North West Cricket managers almost all white, but CEO Prinsloo denies racism

21 October 2021 - 16:57
By Tiisetso Malepa
North West Cricket has committed to transform the union's management, which is  almost 100% white, but denied allegations of racism.
Image: Screengrab from Cricket SA YouTube North West Cricket has committed to transform the union's management, which is almost 100% white, but denied allegations of racism.

North West Cricket (NWC) chief HP Prinsloo has said the union will change its ways after it came under fire for having an all-white management team.

The administrator, men’s head coach, women’s head coach, finance manager, head  groundsman and chair of the umpires are all white males and report to Prinsloo, another white male.

The only black person in a management role is the cricket services manager, who is of Indian descent.

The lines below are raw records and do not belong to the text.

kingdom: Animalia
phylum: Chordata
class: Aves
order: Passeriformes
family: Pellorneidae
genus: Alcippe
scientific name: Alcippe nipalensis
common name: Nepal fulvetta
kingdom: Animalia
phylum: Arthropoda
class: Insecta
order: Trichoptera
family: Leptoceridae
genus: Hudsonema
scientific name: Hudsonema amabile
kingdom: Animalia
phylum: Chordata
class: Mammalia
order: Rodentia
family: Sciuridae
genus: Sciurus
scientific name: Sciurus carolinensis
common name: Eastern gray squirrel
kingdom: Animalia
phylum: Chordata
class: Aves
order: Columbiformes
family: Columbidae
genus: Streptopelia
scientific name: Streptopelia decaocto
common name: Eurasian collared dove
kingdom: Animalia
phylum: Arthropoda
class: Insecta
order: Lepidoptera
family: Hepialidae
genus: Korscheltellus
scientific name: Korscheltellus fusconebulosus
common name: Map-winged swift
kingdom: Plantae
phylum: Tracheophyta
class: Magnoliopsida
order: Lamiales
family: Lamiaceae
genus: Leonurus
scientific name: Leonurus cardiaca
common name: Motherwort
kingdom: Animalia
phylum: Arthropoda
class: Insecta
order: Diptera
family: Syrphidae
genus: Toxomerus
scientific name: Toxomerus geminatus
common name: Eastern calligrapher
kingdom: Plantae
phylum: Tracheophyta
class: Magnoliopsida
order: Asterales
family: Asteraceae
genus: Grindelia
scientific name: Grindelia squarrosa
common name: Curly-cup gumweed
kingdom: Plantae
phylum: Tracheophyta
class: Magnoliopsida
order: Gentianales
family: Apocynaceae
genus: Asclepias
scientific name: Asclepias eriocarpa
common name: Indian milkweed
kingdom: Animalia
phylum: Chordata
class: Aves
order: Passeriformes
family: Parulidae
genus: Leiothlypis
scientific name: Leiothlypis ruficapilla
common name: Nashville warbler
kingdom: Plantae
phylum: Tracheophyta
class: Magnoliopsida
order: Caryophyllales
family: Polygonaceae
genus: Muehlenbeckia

“This is correct, but to reflect on it we must look at the appointment dates of those people,” said Prinsloo. “It was a very long time ago. It is my presentation that labour law issues [mean we] can’t get rid of these people for the sake of doing so.”

Prinsloo appeared before Cricket SA’s (CSA's) social justice and nation-building (SJN) transformation hearings in response to allegations of anti-transformation and racism levelled at NWC by former NWC president Dr Oupa Nkagisang, NWC members' council member Phestus Motshabi and former umpire Papi Mbese.

“The majority of misplaced allegations or submissions by Dr Oupa Nkagisang in his testimony remain untested and uncorroborated accusations and therefore careful consideration should be exercised as to the weight that can attached to it,” said Prinsloo in his testimony.

“Mr Motshabi and Mbese’s accusations are a repetition or are similar to Dr Nkagisang’s.”

Prinsloo said NWC  “reaffirms its commitment to transformation and transparent management and administration of the union in the best interests of cricket and all affiliates and stakeholders.

Prinsloo said the NWC payroll shows that 84% of employees are black and black African.

But what Prinsloo did not acknowledge was the fact that the workforce at NWC reflects the right demographics only at lower levels and not in management.

Prinsloo said that NWC will in the coming months restructure and ensure that demographics at senior managerial levels at the union are reflective of the country.

“At every opportunity that arises in terms of new appointments of people, transformation will be in the forefront of our consideration to fill that position. Those in management have been in those positions for a long time.”

Prinsloo denied accusations of racism from former umpire Mbese, who testified in July that he was called the k-word by Johan Louw, who is the president of umpires at NWC.

Mbese said he witnessed an incident during a tournament in Orkney where there was a huge scuffle after an umpire called one of the players the k-word.

“It is denied that Mr Johan Louw abused an umpire,” said Prinsloo. “There was no enquiry to that effect.”

Chairperson of the SJN hearings advocate Dumisa Ntsebeza took Prinsloo to task for denying categorically that Louw did not abuse Mbese, even though there was no enquiry.

Ntsebeza was not impressed that Prinsloo relied solely on Louw’s word that he did not abuse an umpire.